In Pakistan's rugged tribal borderlands, U.S.-Pakistani teamwork led to a missile strike on a mud-walled house Dec. 1 that killed Hamza Rabia, described as a close aide to al Qaeda's al-Zawahri. Six months earlier, U.S. intelligence led Pakistani forces to the capture of Abu Farraj al-Libbi, reputed al Qaeda No. 3. By year's end, however, with al-Libbi in U.S. interrogators' hands, al Qaeda's elusive top two still appeared no closer to capture.

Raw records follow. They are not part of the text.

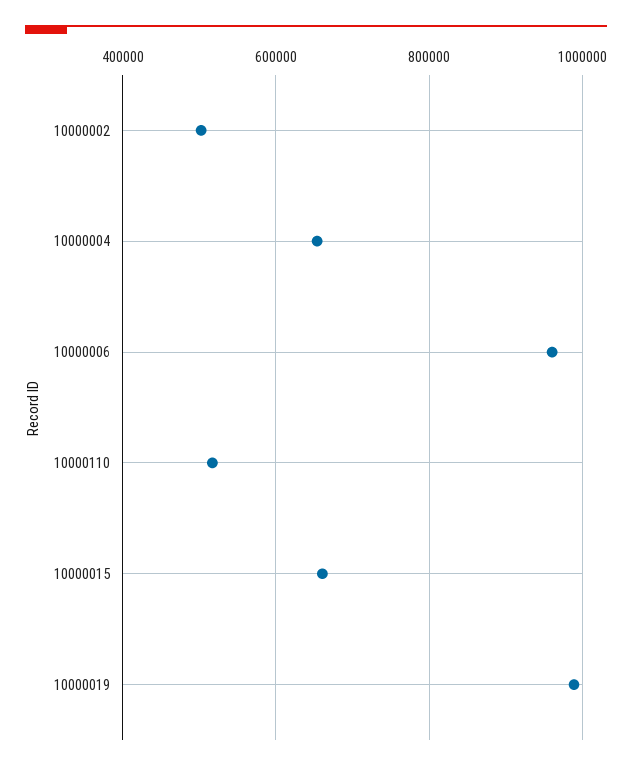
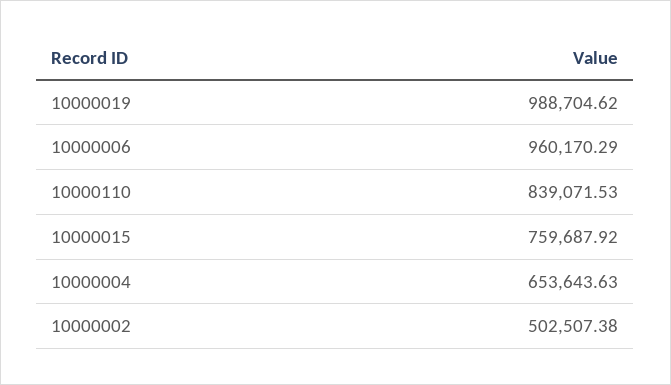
  {
    "10000002": 502507.38,
    "10000004": 653643.63,
    "10000006": 960170.29,
-   "10000110": 520000,
+   "10000110": 839071.53,
-   "10000015": 660000,
+   "10000015": 759687.92,
    "10000019": 988704.62
  }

As they have since 2001, governments sought to toughen anti-terrorism laws — in Britain, for example, by allowing police to detain terrorism suspects for up to three months without charge. Since July's London bombings, the British also have sought to deport 10 Muslim militants, not for any crime, but because they allegedly helped create the "climate" for attacks.

In Spain, France, the Netherlands and elsewhere in 2005, scores of terrorists were convicted and sent away for years in prison. In a U.S. federal court, Zacarias Moussaoui, the only suspect to face U.S. charges in the Sept. 11 attacks, pleaded guilty in April to conspiring to commit terrorism and kill Americans, among other counts, and will be sentenced next year to death or life imprisonment.

But terror prosecutions sometimes faltered.

In the biggest Spanish case, with 17 defendants, suspects allegedly tied to the Sept. 11 attacks were convicted only on lesser charges. The same held true for Indonesia's Abu Bakar Bashir, reputed spiritual leader of the deadly Jemaah Islamiyah, who was sent to prison for only 2 1/2 years.

Later, from his cell, Bashir described the latest Bali bombings, killing 23 people in three tourist restaurants Oct. 1, as a warning from God.